We rarely cruise together, but Dick has just broken up with his boyfriend (I'm not the only one who has relationship problems at Christmas).  So he's anxious to meet someone, and suggests JR's.  But he doesn't want to leave me out: "You can spend the night too, of course.  Whichever of us meets someone, the other will share, ok?"

"Sure, sounds great."

We go to JR's.  It's crowded again.  Dick chats with a couple of guys he knows, and I scan the room.

There's Scotty the Ginger Boy again!  A little older, of course, with longer hair and a short red beard.  I take Dick's arm.  "Hey, I know that guy!  Fred and I hooked up with him a few years ago."

"Not bad, not bad.  How was he in the sack?"

"Well, I don't know, really.  He and Fred were so into each other that I hardly got my mouth on anything of his.  Or Fred's.  And I had been looking forward to being with Fred again for weeks."

Dick laughs.  "Sounds awful.  How about an instant replay?  But this time, I'll see to it you have a place to put your mouth.  Leave it all to me."

We walk over and start talking to Scott, who doesn't remember me until I mention Fred.  No, they didn't stay in contact in Kansas City.  He got busy, you know?

This guy is a bit of a jerk.

But Dick is working his magic, and within a few minutes, Scotty has agreed to come home with him.

"Boomer will be there too, of course.  You're into both of us, right?"

"Who?" Scotty asks, confused.

I raise my hand.  "Remember me from your night with Fred?"

"Oh, sure, two of you will be fine," he murmurs.

Now this guy is totally into Dick.  How am I going to get any activity?

 We go back to Dick's house, across the street from Denkmann School, go into the bedroom, and strip.

Scotty tries to kiss Dick, but instead Dick kneels and goes down on me.  And stays there.

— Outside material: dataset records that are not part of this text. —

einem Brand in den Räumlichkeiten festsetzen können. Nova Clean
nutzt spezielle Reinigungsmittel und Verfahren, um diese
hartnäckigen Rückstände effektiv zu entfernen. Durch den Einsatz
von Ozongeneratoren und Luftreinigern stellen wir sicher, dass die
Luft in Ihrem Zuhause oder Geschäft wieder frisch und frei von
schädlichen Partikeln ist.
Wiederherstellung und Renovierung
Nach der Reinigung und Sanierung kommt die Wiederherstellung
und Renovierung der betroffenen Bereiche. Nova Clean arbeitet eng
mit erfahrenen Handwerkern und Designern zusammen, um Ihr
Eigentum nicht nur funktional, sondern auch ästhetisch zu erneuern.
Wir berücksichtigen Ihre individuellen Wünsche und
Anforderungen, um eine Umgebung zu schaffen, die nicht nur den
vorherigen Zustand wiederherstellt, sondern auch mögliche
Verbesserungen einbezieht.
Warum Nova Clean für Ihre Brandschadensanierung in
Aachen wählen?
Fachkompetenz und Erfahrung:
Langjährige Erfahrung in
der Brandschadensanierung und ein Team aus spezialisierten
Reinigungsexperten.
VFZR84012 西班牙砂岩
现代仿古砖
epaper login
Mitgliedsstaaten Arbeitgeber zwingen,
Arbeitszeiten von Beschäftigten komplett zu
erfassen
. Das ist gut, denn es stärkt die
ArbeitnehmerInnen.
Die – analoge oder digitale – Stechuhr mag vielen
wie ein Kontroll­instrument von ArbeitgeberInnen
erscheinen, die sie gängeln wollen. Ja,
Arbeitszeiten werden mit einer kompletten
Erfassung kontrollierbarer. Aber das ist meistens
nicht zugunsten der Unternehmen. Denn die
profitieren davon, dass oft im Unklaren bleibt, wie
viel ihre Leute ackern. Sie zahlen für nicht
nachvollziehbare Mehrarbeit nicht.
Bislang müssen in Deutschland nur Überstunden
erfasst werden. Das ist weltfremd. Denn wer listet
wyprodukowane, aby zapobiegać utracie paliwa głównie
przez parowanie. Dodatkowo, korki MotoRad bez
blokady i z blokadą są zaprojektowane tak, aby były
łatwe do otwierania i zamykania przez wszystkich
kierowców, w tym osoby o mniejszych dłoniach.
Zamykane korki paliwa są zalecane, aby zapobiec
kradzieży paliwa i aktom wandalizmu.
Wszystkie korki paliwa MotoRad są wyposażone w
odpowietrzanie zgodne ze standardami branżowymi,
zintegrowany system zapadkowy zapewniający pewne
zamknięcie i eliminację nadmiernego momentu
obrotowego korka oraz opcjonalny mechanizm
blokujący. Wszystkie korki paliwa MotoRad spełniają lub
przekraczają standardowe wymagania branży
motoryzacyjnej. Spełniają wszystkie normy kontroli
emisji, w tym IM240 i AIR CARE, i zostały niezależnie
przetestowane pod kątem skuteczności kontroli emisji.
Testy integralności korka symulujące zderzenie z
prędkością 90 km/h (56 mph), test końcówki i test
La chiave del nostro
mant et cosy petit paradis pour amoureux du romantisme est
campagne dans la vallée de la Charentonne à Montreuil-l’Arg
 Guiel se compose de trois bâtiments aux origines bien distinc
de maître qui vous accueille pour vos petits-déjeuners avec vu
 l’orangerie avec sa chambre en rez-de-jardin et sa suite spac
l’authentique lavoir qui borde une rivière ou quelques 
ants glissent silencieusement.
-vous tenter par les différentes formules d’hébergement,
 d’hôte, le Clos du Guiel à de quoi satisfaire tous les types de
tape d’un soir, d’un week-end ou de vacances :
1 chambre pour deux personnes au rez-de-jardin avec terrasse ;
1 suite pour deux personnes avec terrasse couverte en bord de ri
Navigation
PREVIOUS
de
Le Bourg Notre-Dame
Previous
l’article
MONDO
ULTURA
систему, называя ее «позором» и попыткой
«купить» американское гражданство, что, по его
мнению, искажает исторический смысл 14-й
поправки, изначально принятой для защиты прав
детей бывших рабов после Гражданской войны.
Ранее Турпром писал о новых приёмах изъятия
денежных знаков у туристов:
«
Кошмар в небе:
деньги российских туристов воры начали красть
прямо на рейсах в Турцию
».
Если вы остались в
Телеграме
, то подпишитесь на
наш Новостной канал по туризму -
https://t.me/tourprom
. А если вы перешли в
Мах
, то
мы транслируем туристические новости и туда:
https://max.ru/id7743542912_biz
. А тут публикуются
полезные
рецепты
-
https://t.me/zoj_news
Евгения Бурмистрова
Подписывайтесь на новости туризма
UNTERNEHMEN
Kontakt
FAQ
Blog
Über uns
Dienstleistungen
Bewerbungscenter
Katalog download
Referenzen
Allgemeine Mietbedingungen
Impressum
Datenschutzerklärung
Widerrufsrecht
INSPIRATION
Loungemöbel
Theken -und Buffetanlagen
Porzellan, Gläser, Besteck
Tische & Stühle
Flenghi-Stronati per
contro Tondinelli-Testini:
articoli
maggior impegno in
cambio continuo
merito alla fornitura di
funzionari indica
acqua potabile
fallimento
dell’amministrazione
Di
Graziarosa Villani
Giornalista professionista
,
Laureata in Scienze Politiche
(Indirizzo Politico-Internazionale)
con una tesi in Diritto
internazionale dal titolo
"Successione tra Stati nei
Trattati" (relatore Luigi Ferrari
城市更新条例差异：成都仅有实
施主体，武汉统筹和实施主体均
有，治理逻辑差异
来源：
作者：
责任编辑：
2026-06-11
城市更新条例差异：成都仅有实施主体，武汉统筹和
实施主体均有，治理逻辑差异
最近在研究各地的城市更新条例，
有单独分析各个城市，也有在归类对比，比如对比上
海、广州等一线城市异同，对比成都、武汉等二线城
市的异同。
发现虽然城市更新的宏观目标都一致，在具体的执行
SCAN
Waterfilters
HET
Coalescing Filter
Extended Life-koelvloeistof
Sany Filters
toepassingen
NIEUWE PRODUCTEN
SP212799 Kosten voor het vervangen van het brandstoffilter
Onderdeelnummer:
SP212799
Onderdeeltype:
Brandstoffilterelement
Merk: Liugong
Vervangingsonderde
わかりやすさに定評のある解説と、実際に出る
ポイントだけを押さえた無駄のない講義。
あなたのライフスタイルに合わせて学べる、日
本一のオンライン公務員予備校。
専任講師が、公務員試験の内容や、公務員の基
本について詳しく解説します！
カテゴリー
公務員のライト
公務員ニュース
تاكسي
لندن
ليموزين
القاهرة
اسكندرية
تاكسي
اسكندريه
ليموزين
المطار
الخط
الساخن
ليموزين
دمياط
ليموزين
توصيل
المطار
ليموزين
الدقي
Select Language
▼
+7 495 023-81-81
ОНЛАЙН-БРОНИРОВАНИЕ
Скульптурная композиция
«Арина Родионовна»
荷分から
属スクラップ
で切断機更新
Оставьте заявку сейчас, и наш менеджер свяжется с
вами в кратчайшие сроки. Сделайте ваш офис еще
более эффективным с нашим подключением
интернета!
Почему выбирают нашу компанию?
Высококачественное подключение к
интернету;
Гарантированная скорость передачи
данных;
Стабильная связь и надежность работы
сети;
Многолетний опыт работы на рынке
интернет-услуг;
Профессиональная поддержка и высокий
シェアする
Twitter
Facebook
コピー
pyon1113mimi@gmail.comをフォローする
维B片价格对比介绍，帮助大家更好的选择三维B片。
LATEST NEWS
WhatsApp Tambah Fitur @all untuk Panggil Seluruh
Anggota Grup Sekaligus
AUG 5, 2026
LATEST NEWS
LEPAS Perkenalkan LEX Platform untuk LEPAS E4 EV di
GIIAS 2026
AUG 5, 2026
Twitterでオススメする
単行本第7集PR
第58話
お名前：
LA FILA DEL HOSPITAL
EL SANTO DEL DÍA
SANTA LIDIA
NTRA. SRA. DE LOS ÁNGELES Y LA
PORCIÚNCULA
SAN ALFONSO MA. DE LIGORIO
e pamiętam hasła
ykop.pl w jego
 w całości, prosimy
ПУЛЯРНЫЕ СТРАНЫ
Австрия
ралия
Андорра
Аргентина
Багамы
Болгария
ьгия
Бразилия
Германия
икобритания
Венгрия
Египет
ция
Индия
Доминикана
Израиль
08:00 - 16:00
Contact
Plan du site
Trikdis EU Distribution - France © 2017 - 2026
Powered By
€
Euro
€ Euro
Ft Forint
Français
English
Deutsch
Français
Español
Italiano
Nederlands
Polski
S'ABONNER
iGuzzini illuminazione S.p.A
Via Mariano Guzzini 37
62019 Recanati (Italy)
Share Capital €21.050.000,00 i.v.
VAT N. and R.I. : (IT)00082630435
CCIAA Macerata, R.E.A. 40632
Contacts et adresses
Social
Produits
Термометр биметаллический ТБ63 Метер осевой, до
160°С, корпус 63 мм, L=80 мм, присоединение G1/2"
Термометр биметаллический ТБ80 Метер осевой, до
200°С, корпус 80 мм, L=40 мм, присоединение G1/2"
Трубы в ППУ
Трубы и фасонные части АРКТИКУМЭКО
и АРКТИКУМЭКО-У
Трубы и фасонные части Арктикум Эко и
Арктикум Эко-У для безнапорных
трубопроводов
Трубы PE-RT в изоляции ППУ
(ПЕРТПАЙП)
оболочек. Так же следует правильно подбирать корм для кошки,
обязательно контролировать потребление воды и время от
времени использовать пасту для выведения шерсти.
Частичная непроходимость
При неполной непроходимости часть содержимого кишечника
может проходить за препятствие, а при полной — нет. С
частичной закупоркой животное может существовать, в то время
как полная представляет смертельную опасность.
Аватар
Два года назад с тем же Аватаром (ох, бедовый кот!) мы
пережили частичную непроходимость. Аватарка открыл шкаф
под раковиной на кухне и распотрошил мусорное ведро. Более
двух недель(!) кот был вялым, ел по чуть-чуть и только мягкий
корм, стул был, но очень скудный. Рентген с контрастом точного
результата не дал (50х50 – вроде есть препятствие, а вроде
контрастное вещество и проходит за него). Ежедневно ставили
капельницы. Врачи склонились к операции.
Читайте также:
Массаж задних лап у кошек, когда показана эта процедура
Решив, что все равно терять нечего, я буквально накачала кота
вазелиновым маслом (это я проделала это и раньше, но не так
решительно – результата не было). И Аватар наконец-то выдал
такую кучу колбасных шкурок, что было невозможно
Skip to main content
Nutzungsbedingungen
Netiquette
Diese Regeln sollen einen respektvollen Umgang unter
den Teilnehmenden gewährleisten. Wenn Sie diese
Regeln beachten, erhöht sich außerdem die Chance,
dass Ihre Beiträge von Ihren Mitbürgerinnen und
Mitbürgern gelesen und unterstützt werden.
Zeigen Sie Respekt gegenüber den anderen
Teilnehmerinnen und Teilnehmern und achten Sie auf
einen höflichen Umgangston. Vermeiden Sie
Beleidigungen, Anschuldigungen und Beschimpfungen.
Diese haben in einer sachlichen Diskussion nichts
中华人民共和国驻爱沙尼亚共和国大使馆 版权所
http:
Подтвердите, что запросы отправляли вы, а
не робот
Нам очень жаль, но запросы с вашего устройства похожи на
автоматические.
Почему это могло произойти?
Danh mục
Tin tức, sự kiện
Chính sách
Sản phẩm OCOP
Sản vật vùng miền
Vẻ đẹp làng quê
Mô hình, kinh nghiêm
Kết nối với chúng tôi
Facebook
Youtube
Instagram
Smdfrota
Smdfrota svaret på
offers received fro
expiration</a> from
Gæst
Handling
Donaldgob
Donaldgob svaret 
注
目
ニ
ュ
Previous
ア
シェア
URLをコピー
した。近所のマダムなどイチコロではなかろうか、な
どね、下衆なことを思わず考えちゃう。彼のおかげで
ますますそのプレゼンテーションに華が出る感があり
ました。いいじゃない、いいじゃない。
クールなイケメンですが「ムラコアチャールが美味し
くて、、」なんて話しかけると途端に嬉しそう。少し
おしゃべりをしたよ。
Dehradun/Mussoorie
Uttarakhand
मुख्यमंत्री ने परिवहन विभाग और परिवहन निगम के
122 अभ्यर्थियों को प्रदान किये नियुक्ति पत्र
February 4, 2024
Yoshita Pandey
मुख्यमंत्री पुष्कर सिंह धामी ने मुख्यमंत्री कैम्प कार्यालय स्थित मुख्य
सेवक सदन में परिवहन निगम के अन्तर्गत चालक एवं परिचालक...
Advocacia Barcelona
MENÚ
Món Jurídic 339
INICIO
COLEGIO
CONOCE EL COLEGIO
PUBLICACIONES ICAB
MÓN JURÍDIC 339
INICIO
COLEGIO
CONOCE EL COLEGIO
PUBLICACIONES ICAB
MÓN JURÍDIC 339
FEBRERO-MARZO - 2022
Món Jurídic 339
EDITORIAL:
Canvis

No matter how much Scotty tries to draw him to his feet.  Finally Scotty lies down on the bed, and I get to kiss and go down on him, while Dick stays firmly attached to me.

 "Hey, could I get some of that?" Scotty asks, grabbing at Dick's enormous Kielbasa.

"Sure, be my guest."  Dick moves up, lies on his stomach, and starts kissing me.  Scotty isn't into anal, so he has no place to go but onto me.

We fall asleep in each other's arms, with Scotty between us.  I have access to him all night.

The best Christmas gift ever.  And don't feel sorry for Scotty -- he got a lot of action.